If you're a fan of Harman's work, as I am, you know they design all their speaker lines with the same frequency response objectives -- flat and even.
I’m a little surprised that you claim to be a “fan” of Harman’s work with regards to their speakers as they don’t build active speakers which you adore. You have spent lots of bandwidth trying to convince people of the superiority of active speakers and how passive crossovers are evil. So how can speakers with passive crossovers measure good and sound good when you have convinced yourself (and tried to convince others) that only active speakers are the way to go?
Perhaps a tad flatter, though the Infinitys are very good. I expect they are a bit too good, and the business people looking at the performance the engineers have achieved are reluctant to give you enough detail to conclude that you don't really need to pop for the much more expensive Revels. Given good, appropriate amplification, the Infinitys should be very, very good.

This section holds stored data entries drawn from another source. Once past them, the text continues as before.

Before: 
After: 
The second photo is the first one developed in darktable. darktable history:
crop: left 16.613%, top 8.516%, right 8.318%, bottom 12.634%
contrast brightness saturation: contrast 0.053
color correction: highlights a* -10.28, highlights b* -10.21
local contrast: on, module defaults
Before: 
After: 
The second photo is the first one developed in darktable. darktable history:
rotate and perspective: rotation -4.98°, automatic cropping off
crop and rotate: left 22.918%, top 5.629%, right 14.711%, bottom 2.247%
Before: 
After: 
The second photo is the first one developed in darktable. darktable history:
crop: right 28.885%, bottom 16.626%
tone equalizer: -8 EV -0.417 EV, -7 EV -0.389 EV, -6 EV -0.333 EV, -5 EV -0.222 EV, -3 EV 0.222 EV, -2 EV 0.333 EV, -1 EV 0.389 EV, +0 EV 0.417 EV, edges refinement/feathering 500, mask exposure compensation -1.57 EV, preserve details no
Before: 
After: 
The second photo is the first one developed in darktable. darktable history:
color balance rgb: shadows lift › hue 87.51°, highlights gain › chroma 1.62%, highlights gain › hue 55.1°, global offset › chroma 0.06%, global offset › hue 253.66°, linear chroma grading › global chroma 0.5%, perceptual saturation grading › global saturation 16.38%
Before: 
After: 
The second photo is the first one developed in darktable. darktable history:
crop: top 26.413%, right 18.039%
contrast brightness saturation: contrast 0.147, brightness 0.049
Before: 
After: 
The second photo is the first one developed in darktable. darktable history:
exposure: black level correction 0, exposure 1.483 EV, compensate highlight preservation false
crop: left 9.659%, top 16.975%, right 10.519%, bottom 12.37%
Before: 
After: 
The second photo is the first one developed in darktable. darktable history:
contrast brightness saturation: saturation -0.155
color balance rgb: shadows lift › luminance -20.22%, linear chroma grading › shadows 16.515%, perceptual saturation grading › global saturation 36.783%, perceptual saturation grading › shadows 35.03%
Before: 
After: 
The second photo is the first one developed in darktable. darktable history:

The Infinity P362 which was touted as a world-beater in the Harman tests has been superseded by the P363. The retail price has jumped from $250 each to $329 each. However, if you do some searches on the internet where people comment on the sound quality of the P363 and the price they paid, you will see that Fry who is one of the big distributors for Infinity has sold them as cheap as $199 for the pair which should be less than dealer cost. Dealer cost should have been $329 for the pair. So either Fry sold these speakers at a loss (which I doubt), or Harman sells them to dealers at less than half the retail price. If you believe in the laws of supply and demand, you have to believe the demand isn’t too high.
Do you really think that a pair of Infinity speakers that has $50-$75 in parts per speaker including the cabinets is going to have the same dynamics, bass, quality of treble, and soundstage that the much more expensive Revel speakers have?